*** Text segment ***
Longest subarray with equal sum.cpp

/*

Given 2 binary arrays A and B i.e. containing only 0s and 1s each of size N. Find indices i,j 
such that Sum of elements from i to j in both arrays is equal and j-i (i.e. the length
of the set i,j) is the maximum possible value.


*/

/*
solution:
Suppose we have two Arrays: 
A=[ 0 1 0 0 0 1 0 0 1 0 0] 
B=[ 1 0 1 1 1 0 1 1 0 1 0] 
Then we create two arrays : C[i] = A[i] - B[i] . D[i] = D[i-1] + C[i];
C=[-1 1 -1 -1 -1 1 -1 -1 1 -1 0] 
D=[-1,0,-1,-2,-3,-2,-3,-4,-3,-4,-4]

now we consider D-array. if D[i] == D[j] , it means sum( C[i,j ] ) ==0 . 
and since C[i] =A[i] - B[i] , now it means sum( A[i,j] ) == sum ( B[i, j] )
so now the task becomes find two indices i, j in D[], such that D[i]=D[j] and (j - i) is maximum.
*** End of Text segment ***
*** Given data ***
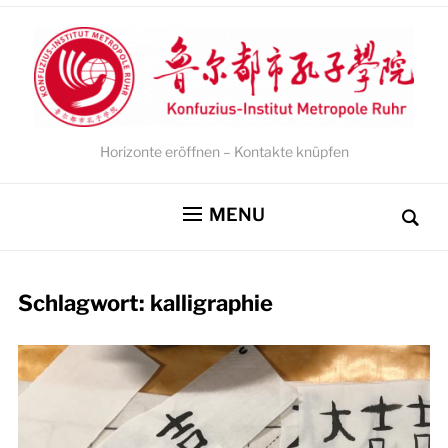
Horizonte eröffnen – Kontakte knüpfen
MENU
Schlagwort:
kalligraphie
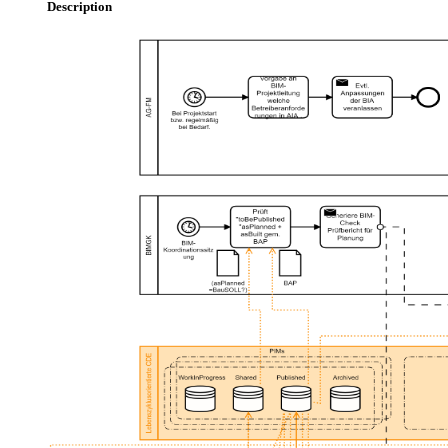
Description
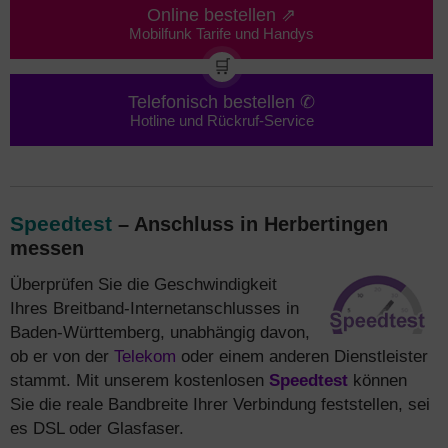
Online bestellen ⇗
Mobilfunk Tarife und Handys
🛒
Telefonisch bestellen ✆
Hotline und Rückruf-Service
Speedtest
– Anschluss in Herbertingen
messen
Überprüfen Sie die Geschwindigkeit
Ihres Breitband-Internetanschlusses in
Baden-Württemberg, unabhängig davon,
ob er von der
Telekom
oder einem anderen Dienstleister
stammt. Mit unserem kostenlosen
Speedtest
können
Sie die reale Bandbreite Ihrer Verbindung feststellen, sei
es DSL oder Glasfaser.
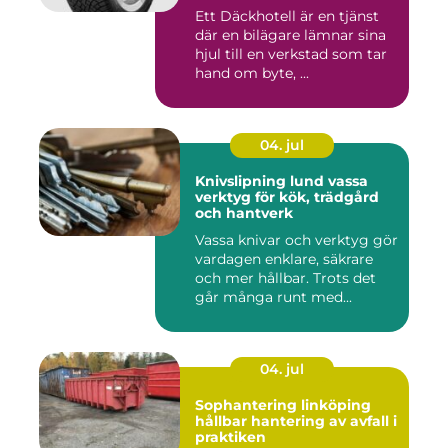
Ett Däckhotell är en tjänst
där en bilägare lämnar sina
hjul till en verkstad som tar
hand om byte, ...
04. jul
Knivslipning lund vassa
verktyg för kök, trädgård
och hantverk
Vassa knivar och verktyg gör
vardagen enklare, säkrare
och mer hållbar. Trots det
går många runt med...
04. jul
Sophantering linköping
hållbar hantering av avfall i
praktiken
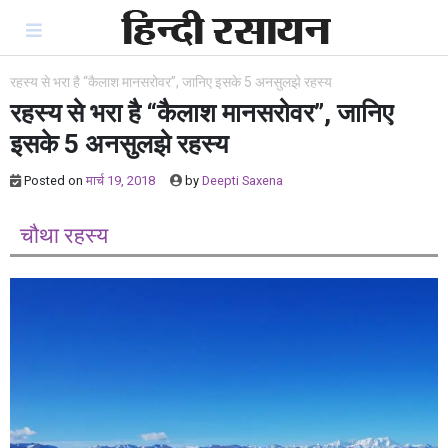
Skip
to
content
रहस्य से भरा है “कैलाश मानसरोवर”, जानिए इसके 5 अनसुलझे रहस्य
रहस्य से भरा है “कैलाश मानसरोवर”, जानिए
इसके 5 अनसुलझे रहस्य
Posted on
मार्च 19, 2018
by
Deepti Saxena
चौथा रहस्य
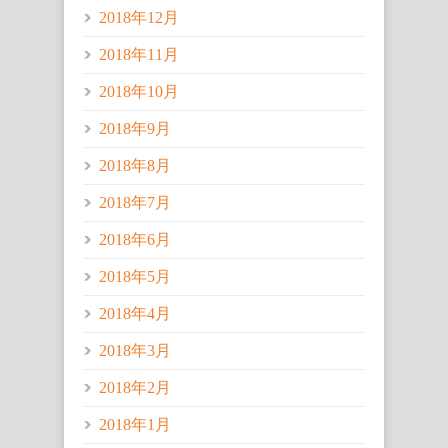
2018年12月
2018年11月
2018年10月
2018年9月
2018年8月
2018年7月
2018年6月
2018年5月
2018年4月
2018年3月
2018年2月
2018年1月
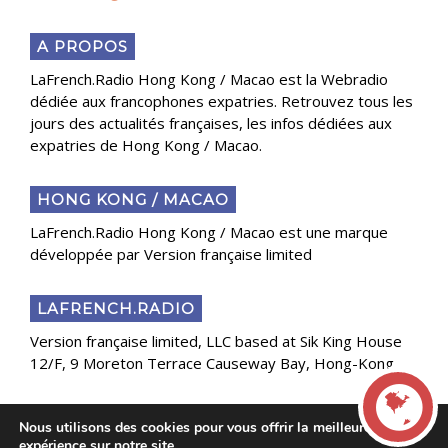
A PROPOS
LaFrench.Radio Hong Kong / Macao est la Webradio
dédiée aux francophones expatries. Retrouvez tous les
jours des actualités françaises, les infos dédiées aux
expatries de Hong Kong / Macao.
HONG KONG / MACAO
LaFrench.Radio Hong Kong / Macao est une marque
développée par Version française limited
LAFRENCH.RADIO
Version française limited, LLC based at Sik King House
12/F, 9 Moreton Terrace Causeway Bay, Hong-Kong
Nous utilisons des cookies pour vous offrir la meilleure
Copyright 2025 Presse Généraliste des Français de
expérience sur notre site.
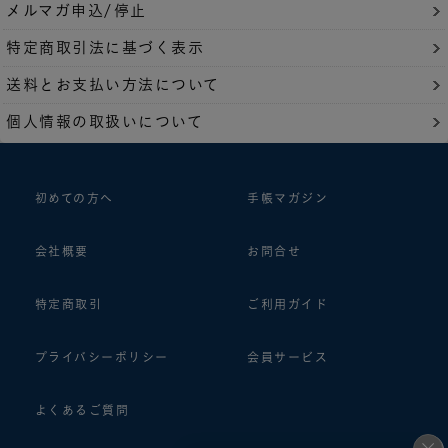
メルマガ申込/停止
特定商取引法に基づく表示
送料とお支払い方法について
個人情報の取扱いについて
初めての方へ
手帳マガジン
会社概要
お問合せ
特定商取引
ご利用ガイド
プライバシーポリシー
会員サービス
よくあるご質問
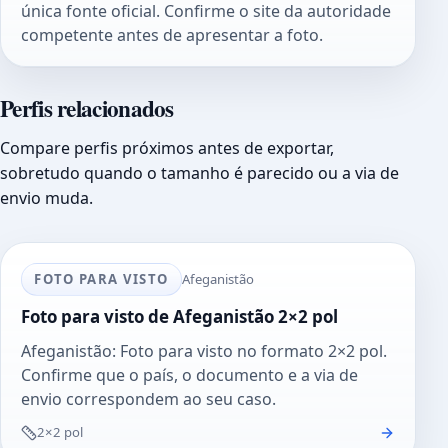
única fonte oficial. Confirme o site da autoridade
competente antes de apresentar a foto.
Perfis relacionados
Compare perfis próximos antes de exportar,
sobretudo quando o tamanho é parecido ou a via de
envio muda.
FOTO PARA VISTO
Afeganistão
Foto para visto de Afeganistão 2×2 pol
Afeganistão: Foto para visto no formato 2×2 pol.
Confirme que o país, o documento e a via de
envio correspondem ao seu caso.
2×2 pol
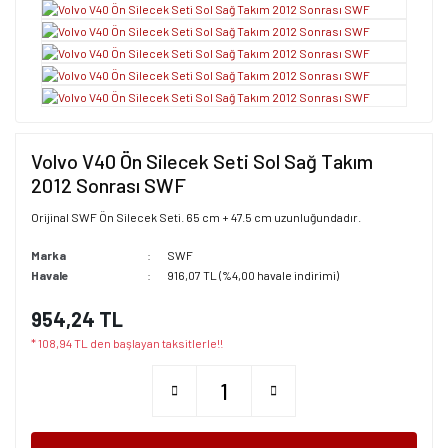
Volvo V40 Ön Silecek Seti Sol Sağ Takım
2012 Sonrası SWF
Orijinal SWF Ön Silecek Seti. 65 cm + 47.5 cm uzunluğundadır.
Marka
SWF
Havale
916,07 TL (%4,00 havale indirimi)
954,24 TL
* 108,94 TL den başlayan taksitlerle!!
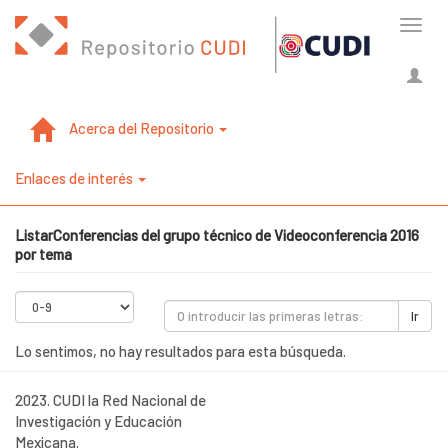
Cambi
naveg
Acerca del Repositorio
Enlaces de interés
ListarConferencias del grupo técnico de Videoconferencia 2016
por tema
Ir
Lo sentimos, no hay resultados para esta búsqueda.
2023. CUDI la Red Nacional de
Investigación y Educación
Mexicana.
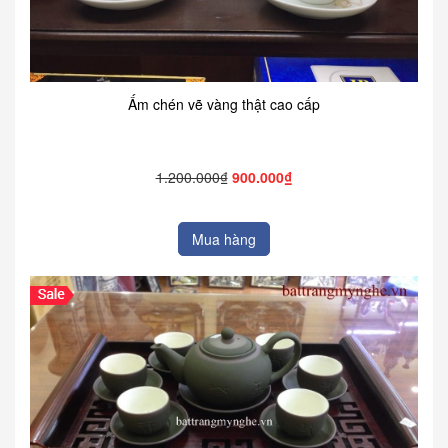
Ấm chén vẽ vàng thật cao cấp
1.200.000₫
900.000₫
Mua hàng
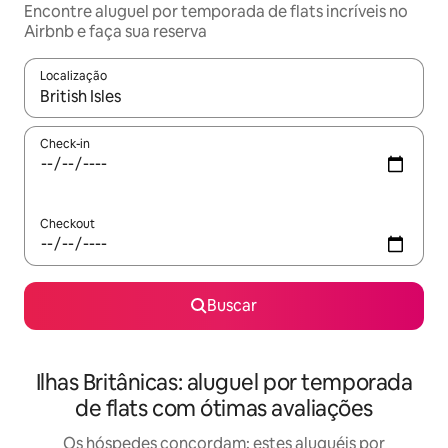
Encontre aluguel por temporada de flats incríveis no
Airbnb e faça sua reserva
Localização
Quando os resultados estiverem disponíveis, explore-os usando
Check-in
Checkout
Buscar
Ilhas Britânicas: aluguel por temporada
de flats com ótimas avaliações
Os hóspedes concordam: estes aluguéis por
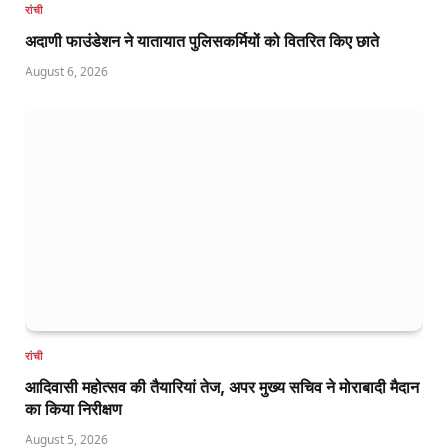
रांची
अदाणी फाउंडेशन ने यातायात पुलिसकर्मियों को वितरित किए छाते
August 6, 2026
रांची
आदिवासी महोत्सव की तैयारियां तेज, अपर मुख्य सचिव ने मोराबादी मैदान
का किया निरीक्षण
August 5, 2026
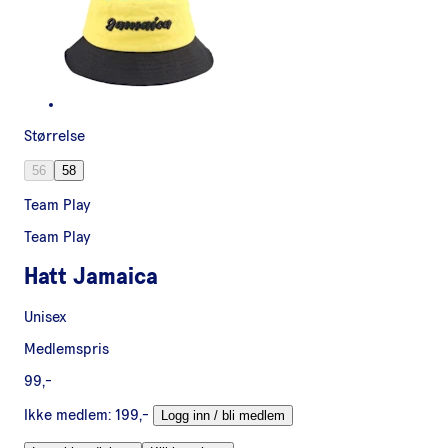
Størrelse
56
58
Team Play
Team Play
Hatt Jamaica
Unisex
Medlemspris
99,-
Ikke medlem:
199,-
Logg inn / bli medlem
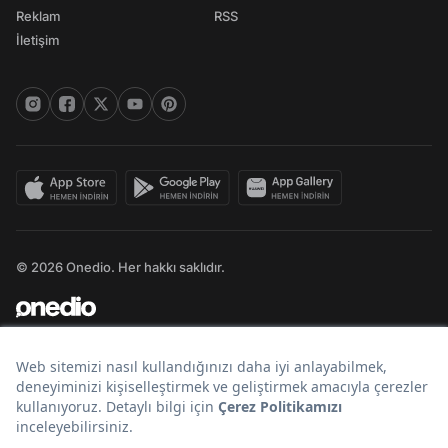
Reklam
RSS
İletişim
© 2026 Onedio. Her hakkı saklıdır.
Bir
markasıdır.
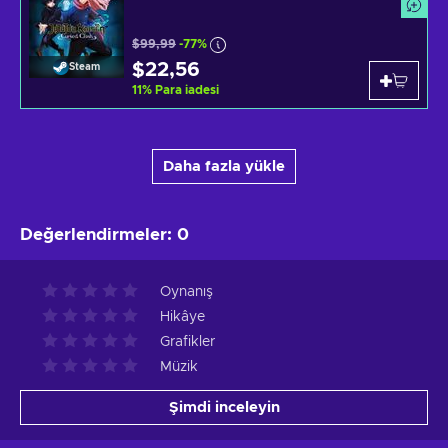
$99,99
-77%
$22,56
Steam
11
%
Para iadesi
Daha fazla yükle
Değerlendirmeler
:
0
Oynanış
Hikâye
Grafikler
Müzik
Şimdi inceleyin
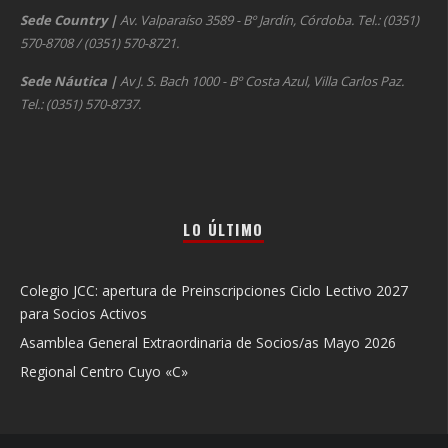
Sede Country
|
Av. Valparaíso 3589 - Bº Jardín, Córdoba. Tel.: (0351)
570-8708 / (0351) 570-8721.
Sede Náutica
|
Av J. S. Bach 1000 - Bº Costa Azul, Villa Carlos Paz.
Tel.: (0351) 570-8737.
LO ÚLTIMO
Colegio JCC: apertura de Preinscripciones Ciclo Lectivo 2027
para Socios Activos
Asamblea General Extraordinaria de Socios/as Mayo 2026
Regional Centro Cuyo «C»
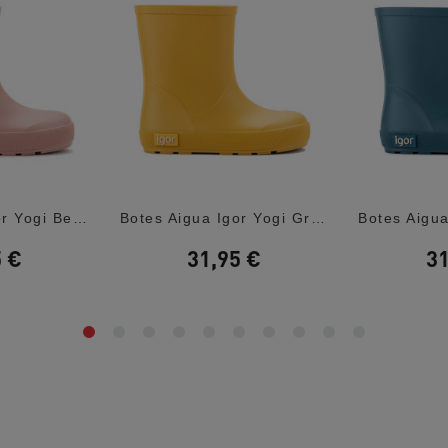
Botes Aigua Igor Yogi Beige Barefoot
Botes Aigua Igor Yogi Groc Barefoot
5 €
31,95 €
31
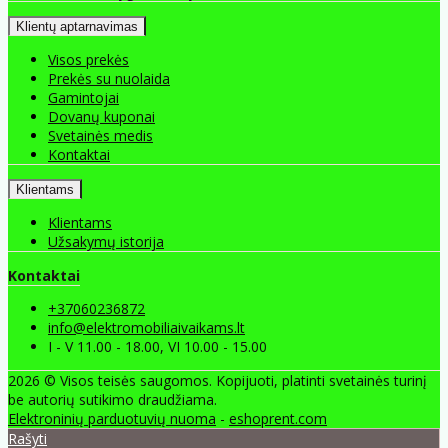
Klientų aptarnavimas
Visos prekės
Prekės su nuolaida
Gamintojai
Dovanų kuponai
Svetainės medis
Kontaktai
Klientams
Klientams
Užsakymų istorija
Kontaktai
+37060236872
info@elektromobiliaivaikams.lt
I - V 11.00 - 18.00, VI 10.00 - 15.00
2026 © Visos teisės saugomos. Kopijuoti, platinti svetainės turinį
be autorių sutikimo draudžiama.
Elektroninių parduotuvių nuoma
-
eshoprent.com
Rašyti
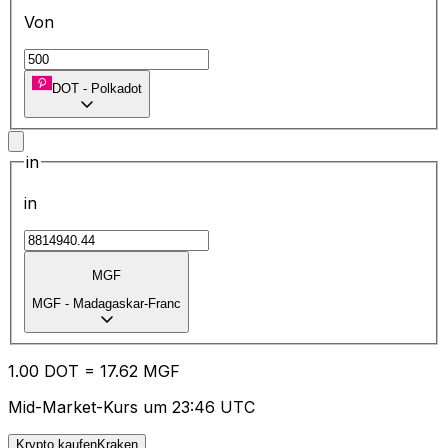
Von
DOT
-
Polkadot
in
in
MGF
MGF
-
Madagaskar-Franc
1.00
DOT
=
17.62
MGF
Mid-Market-Kurs um 23:46 UTC
Krypto kaufenKraken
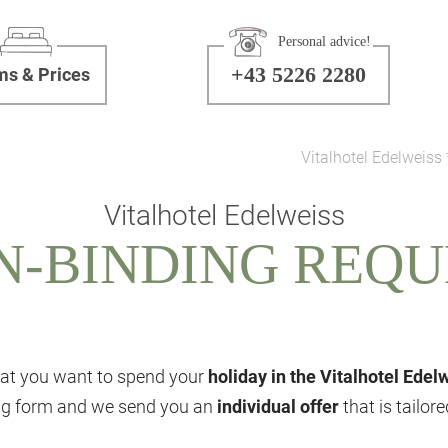
Personal advice!
+43 5226 2280
s & Prices
Vitalhotel Edelweiss 
Vitalhotel Edelweiss
N-BINDING REQU
at you want to spend your
holiday in the Vitalhotel Edel
ing form and we send you an
individual offer
that is tailor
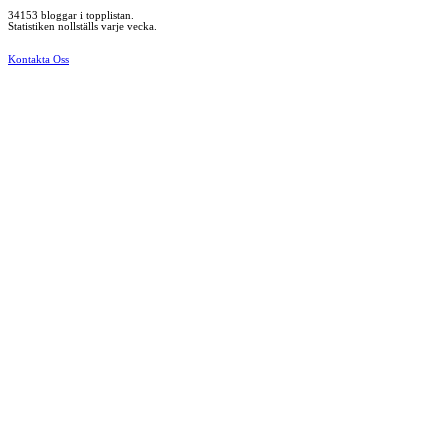
34153 bloggar i topplistan.
Statistiken nollställs varje vecka.
Kontakta Oss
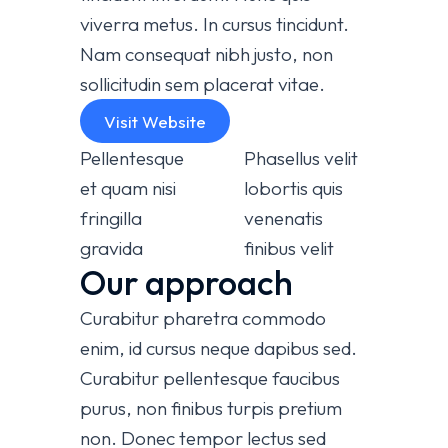
viverra metus. In cursus tincidunt.
Nam consequat nibh justo, non
sollicitudin sem placerat vitae.
Visit Website
Pellentesque
Phasellus velit
et quam nisi
lobortis quis
fringilla
venenatis
gravida
finibus velit
Our approach
Curabitur pharetra commodo
enim, id cursus neque dapibus sed.
Curabitur pellentesque faucibus
purus, non finibus turpis pretium
non. Donec tempor lectus sed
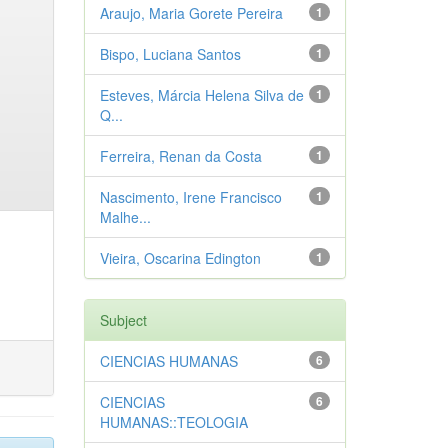
Araujo, Maria Gorete Pereira
1
Bispo, Luciana Santos
1
Esteves, Márcia Helena Silva de
1
Q...
Ferreira, Renan da Costa
1
Nascimento, Irene Francisco
1
Malhe...
Vieira, Oscarina Edington
1
Subject
CIENCIAS HUMANAS
6
CIENCIAS
6
HUMANAS::TEOLOGIA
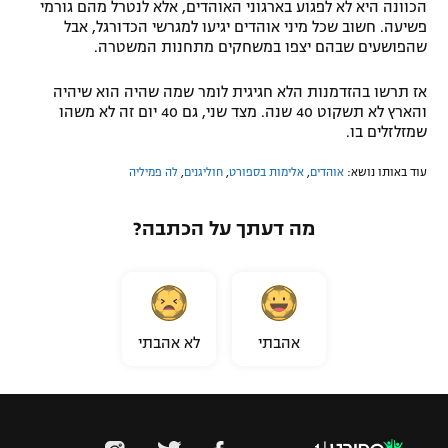
הכוונה היא לא לפגוע בארגוני האוהדים, אלא לנטרל מהם גורמי
פשיעה. חשוב שכל מיני אוהדים יגיעו למגרשי הכדורגל, אבל
שהפושעים שבהם יצפו במשחקים מתחנות המשטרה.
אז תרשו בהזדמנות הלא חגיגית לומר שמה שהיה הוא שיהיה
והארץ לא תשקוט 40 שנה. מצד שני, גם 40 יום זה לא משהו
שמזלזלים בו.
עוד באותו נושא:
אוהדים
,
אלימות בספורט
,
חוליגנים
,
לה פמיליה
מה דעתך על הכתבה?
אהבתי
לא אהבתי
*** End of Given data ***
■ **Aim of the task**:
Transcribe the text on the longest subarray with equal sum word for word, from its title line through its final sentence. The listing was taken from a different source than the text.

■ **Solution to this task**:
Longest subarray with equal sum.cpp

/*

Given 2 binary arrays A and B i.e. containing only 0s and 1s each of size N. Find indices i,j 
such that Sum of elements from i to j in both arrays is equal and j-i (i.e. the length
of the set i,j) is the maximum possible value.


*/

/*
solution:
Suppose we have two Arrays: 
A=[ 0 1 0 0 0 1 0 0 1 0 0] 
B=[ 1 0 1 1 1 0 1 1 0 1 0] 
Then we create two arrays : C[i] = A[i] - B[i] . D[i] = D[i-1] + C[i];
C=[-1 1 -1 -1 -1 1 -1 -1 1 -1 0] 
D=[-1,0,-1,-2,-3,-2,-3,-4,-3,-4,-4]

now we consider D-array. if D[i] == D[j] , it means sum( C[i,j ] ) ==0 . 
and since C[i] =A[i] - B[i] , now it means sum( A[i,j] ) == sum ( B[i, j] )
so now the task becomes find two indices i, j in D[], such that D[i]=D[j] and (j - i) is maximum.